Australia’s banking and financial services sector has long been a bellwether for cyber resilience, especially as institutions face escalating AI-driven threats, complex regulatory demands, and rapidly evolving customer expectations. In 2026, the role of the CISO is no longer just “security leadership,” but rather, a boardroom function, a growth enabler, and a strategic force shaping the future of financial trust. The CISOs and security leaders on this list are defending systems and helping institutions move faster, safer, and smarter.
This list includes a mix of established CISOs at Australia’s largest banks, rising leaders in fintech and financial services, and senior security executives whose influence extends across the broader ecosystem. Some have moved roles or don’t hold the “CISO” title officially, but they remain vital voices in Australia’s financial security landscape.
Maria Milosavljevic — Group CISO, ANZ
A pioneer in AI and cybersecurity, Maria’s career began with groundbreaking work in AI and digital twins in the early 1990s. She invented the first AI-generated adaptive website and has since applied AI to security challenges across government, national security, law enforcement, and financial systems. Now leading ANZ’s security program, she is driving transformation at the intersection of AI, data, and risk.
Richard Johnson — CISO, Westpac
A veteran of Australia’s banking cybersecurity landscape, Richard has led Westpac’s security function since 2009. His deep expertise in enterprise risk management, PCI DSS, ISO 27001, and enterprise architecture makes him a foundational figure in shaping Australia’s banking security posture over the past decade.
Sandro Bucchianeri — Group Chief Security Officer, NAB
An award-winning security executive with over 25 years of experience, Sandro is known for leading large, globally distributed teams and delivering strategic transformation programs. A recognized thought leader, he has worked with the World Economic Forum’s Centre for Cybersecurity and the PCI Board of Advisors, bringing global insights into NAB’s security strategy.
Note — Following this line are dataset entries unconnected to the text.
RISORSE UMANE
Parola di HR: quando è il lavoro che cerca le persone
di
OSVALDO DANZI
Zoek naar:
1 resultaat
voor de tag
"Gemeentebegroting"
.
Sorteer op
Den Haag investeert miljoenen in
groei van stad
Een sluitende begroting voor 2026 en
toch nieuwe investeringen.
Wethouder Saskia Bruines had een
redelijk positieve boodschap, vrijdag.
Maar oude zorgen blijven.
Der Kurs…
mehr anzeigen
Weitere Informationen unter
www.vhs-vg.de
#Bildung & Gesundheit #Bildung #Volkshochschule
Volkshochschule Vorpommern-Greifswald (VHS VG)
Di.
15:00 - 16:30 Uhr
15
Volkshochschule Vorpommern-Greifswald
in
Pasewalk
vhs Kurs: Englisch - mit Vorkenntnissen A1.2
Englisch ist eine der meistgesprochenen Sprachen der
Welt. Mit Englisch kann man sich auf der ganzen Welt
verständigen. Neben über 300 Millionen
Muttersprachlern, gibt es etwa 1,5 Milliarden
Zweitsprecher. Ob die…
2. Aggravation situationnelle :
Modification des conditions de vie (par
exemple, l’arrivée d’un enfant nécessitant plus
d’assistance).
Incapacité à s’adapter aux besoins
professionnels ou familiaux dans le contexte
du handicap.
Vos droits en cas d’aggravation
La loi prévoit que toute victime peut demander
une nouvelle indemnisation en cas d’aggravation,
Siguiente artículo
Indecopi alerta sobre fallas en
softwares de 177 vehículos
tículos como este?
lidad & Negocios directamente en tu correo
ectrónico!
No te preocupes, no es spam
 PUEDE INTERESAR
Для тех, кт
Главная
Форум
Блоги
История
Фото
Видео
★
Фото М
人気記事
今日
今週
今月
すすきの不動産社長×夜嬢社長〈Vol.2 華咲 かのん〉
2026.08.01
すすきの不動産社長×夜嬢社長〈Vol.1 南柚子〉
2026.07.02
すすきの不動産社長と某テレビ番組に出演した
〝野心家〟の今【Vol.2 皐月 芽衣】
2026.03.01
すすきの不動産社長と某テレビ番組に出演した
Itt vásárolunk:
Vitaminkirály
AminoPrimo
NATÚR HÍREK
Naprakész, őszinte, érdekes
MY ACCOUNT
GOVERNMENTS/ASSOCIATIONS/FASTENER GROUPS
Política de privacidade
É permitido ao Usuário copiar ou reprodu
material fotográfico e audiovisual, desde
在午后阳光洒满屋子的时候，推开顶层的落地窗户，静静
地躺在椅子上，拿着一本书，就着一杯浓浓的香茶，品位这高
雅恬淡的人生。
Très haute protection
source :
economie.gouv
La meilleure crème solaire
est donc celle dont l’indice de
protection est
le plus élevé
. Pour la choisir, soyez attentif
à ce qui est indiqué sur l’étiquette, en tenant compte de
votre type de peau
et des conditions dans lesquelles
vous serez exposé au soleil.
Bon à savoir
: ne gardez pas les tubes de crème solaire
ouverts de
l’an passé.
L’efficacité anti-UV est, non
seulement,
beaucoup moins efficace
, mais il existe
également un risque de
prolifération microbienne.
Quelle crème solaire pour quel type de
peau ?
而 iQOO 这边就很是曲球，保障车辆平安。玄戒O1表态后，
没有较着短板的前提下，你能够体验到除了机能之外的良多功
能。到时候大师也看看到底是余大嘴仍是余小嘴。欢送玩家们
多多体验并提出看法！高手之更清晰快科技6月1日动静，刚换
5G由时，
Mikhail Lopushanski — GM, Technology Governance, Risk, InfoSec & Compliance (GRISC), Auto & General
Previously recognized among the Top Global CISOs (Cyber Defense Magazine) and Top APAC CISOs, Mikhail is a cybersecurity leader known for building collaboration across financial institutions. He established Australia’s operational cyber threat intelligence group for the financial sector and continues to drive governance and risk maturity at scale.
Dave Cowan — Chief Information Security Officer, First Sentier Group
A security executive with 25 years of experience, Dave is known for building resilient cyber programs across complex control environments. His strengths include governance, crisis management, fraud prevention, and global team leadership, making him one of the most influential security leaders in investment management.
Katie Payten — CISO, Challenger Limited
A seasoned cybersecurity executive with 25+ years across public and private sectors, Katie is known for delivering global transformation projects, driving secure business outcomes, and leading large operational teams. Her leadership style blends resilience, strategic clarity, and strong stakeholder collaboration.
Venkat Balakrishnan — Chief Information Security Officer, Allianz Australia
A respected security leader in financial services, Venkat has taken the helm at Allianz Australia, shaping security strategy and resilience for a major insurer. His role is especially relevant as insurance becomes a critical battleground for cyber risk and regulatory compliance.
Susie Costa — SVP, Head of Security Management, SMBC
Susie has led regional security programs across APAC, including major compliance and security transformations. Her experience in payments and cross-border governance makes her a key security figure in the financial services ecosystem, even if her role is not always labeled “CISO.”
Jimmy Wong — GM, Information Security, Technology Controls & Governance (AU CISO), AIA Australia
Jimmy leads information security and technology governance for AIA Australia, balancing security transformation with operational controls. His role is especially important as insurers modernize platforms and expand digital services across the region.
Sandeep Taileng — Information Security Officer, State Trustees
A rising leader in risk and security governance, Sandeep is known for driving risk maturity through data-driven controls and stakeholder engagement. While not a traditional CISO, his role is increasingly influential in a regulated financial services environment.
Nicholas Harman — CISO, Eightcap
A fintech security leader focused on AI-powered automation and autonomous defense, Nicholas has become a prominent voice in modern security operations. His work in building SOC automation, secure cloud architecture, and AI governance is shaping the future of fintech security in Australia.
Bianca Wirth — CISO, Australian Prudential Regulation Authority (APRA)
As the CISO of APRA, Bianca plays a unique and influential role, protecting the regulator that sets security standards across the entire financial sector. Her leadership impacts not just one company, but the resilience of Australia’s financial system as a whole.
Why These Leaders Matter
The future of banking and financial services security is being shaped by leaders who understand that cybersecurity is no longer a cost center; it’s a strategic advantage. The CISOs and security executives above represent the most important voices in Australia’s financial sector, driving innovation, resilience, and trust in an era of accelerating cyber risk.
Whether they hold the formal title of CISO or operate in an equally influential security leadership role, these professionals are defining what modern financial security looks like and why it matters more than ever.